Crédit : Alexeï Nikolaev
Mon père et mon mari font le carême et assistent à la messe de Pâques. Mais peindre les œufs n’est pas une tradition permanente pour eux. J’ai une relation plus « compliquée » avec l’orthodoxie, mais comme je suis peintre, pour moi, peindre les œufs n’est pas seulement une tradition religieuse, mais aussi une question esthétique. Je me suis penché sur le masculin et le féminin (Adam et Eve). Mais en même temps, les deux profils sont une seule et même personne. Simplement, l’une est préoccupée par ses soucis, ses pensées et des choses futiles, alors que l’autre est libre de ces vanités…
Crédit : Alexeï Nikolaev
On commençait à se préparer pour Pâques bien à l’avance : pendant une semaine, on récurait l’appartement, on lavait toutes les vitres et même les coins les plus poussiéreux des pièces.
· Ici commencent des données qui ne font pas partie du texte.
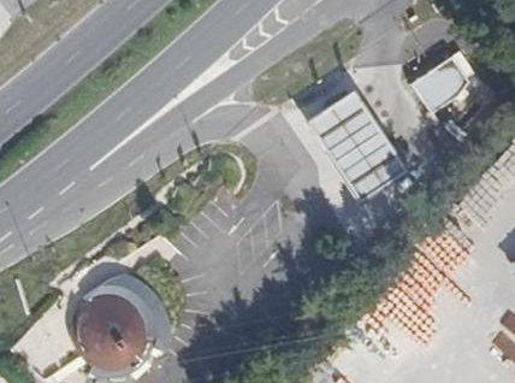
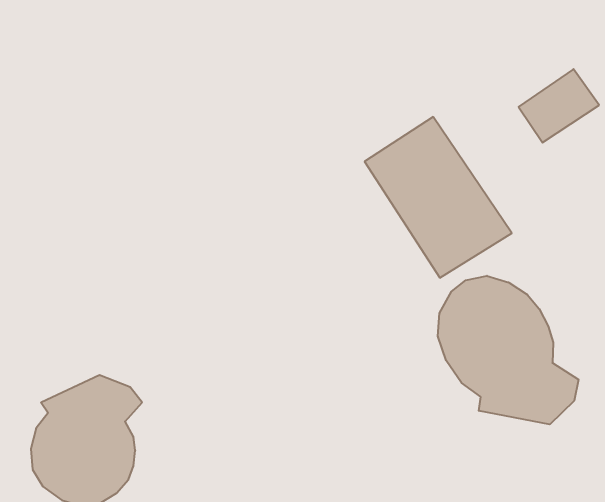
building: none -> [438,276,578,424]

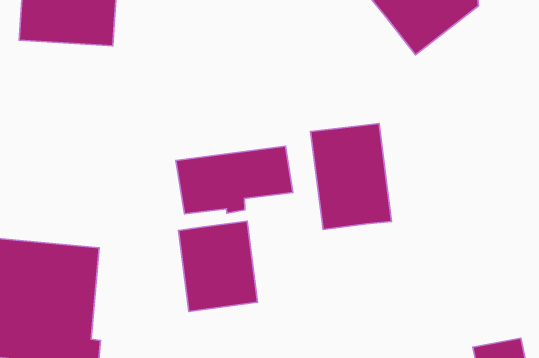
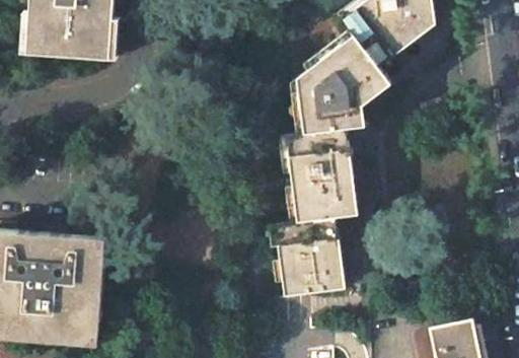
building: none -> [296,35,390,134]
building: [176,146,293,214] -> none
building: [179,221,257,311] -> [274,218,344,298]

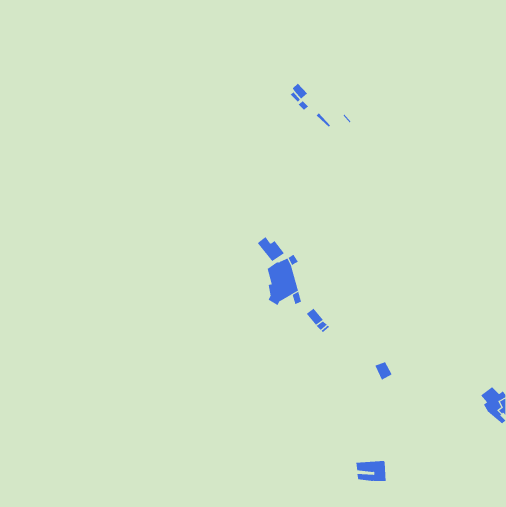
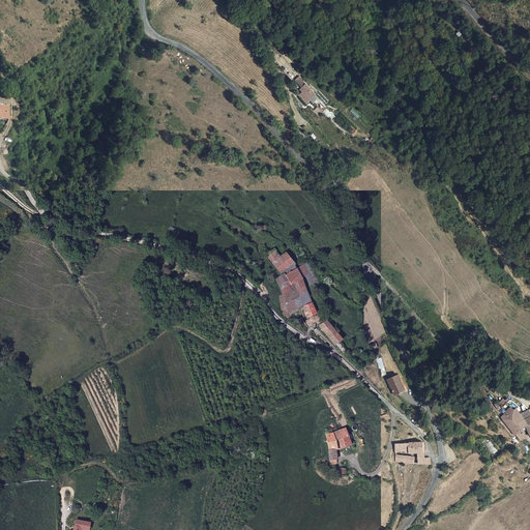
building: none -> [326,431,352,462]
building: [356,460,386,481] -> [394,441,426,463]

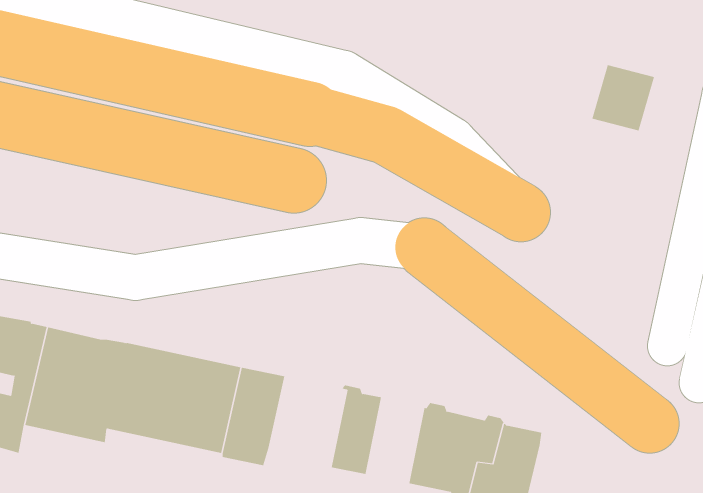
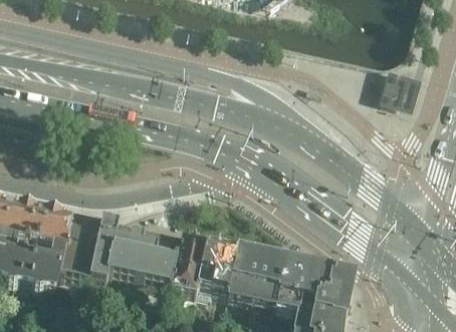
building: none -> [197,245,241,297]
building: none -> [252,257,285,306]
Dès mercredi, on commençait à préparer la paskha (gâteau de Pâques à base de fromage blanc), dont la recette passait dans ma famille de génération en génération : elle doit reposer pendant deux jours, drainant l’excès de l’humidité, puis un jour supplémentaire dans un moule sous un poids. Nous utilisions différentes sortes de peinture – des peintures spéciales pour les œufs, mais aussi des craies, des pastels, de l’acrylique et des fils – et les décorions au fil de notre inspiration. Généralement, nos œufs sont les plus vifs et psychédéliques sur la table commune. En réalisant cet œuf, j’ai commencé, comme d’habitude, à peindre avant de trouver le sujet et, petit à petit, les lignes abstraites ont formé la ville au petit matin, que j’ai peinte à l’acrylique et aux feutres.
Crédit : Alexeï Nikolaev
Notre famille célébrait toujours Pâques conformément au canon, c’est-à-dire qu’on allait d’abord à l’église, puis on faisait bénir les koulitchs (gâteau de Pâques) et les œufs. Mon œuf est peint à la peinture à l’huile. L’idée est inspirée du texte du catholique Eugen Rosenstock-Huessy sur la « croix de la vie » – l’homme doit être au centre de cette croix et regarder dans les quatre directions à la fois : vers le passé, le futur, l’extérieur et l’intérieur. Le christianisme est toujours moderne et sa compréhension est pour moi l’un des éléments clés dans l’art.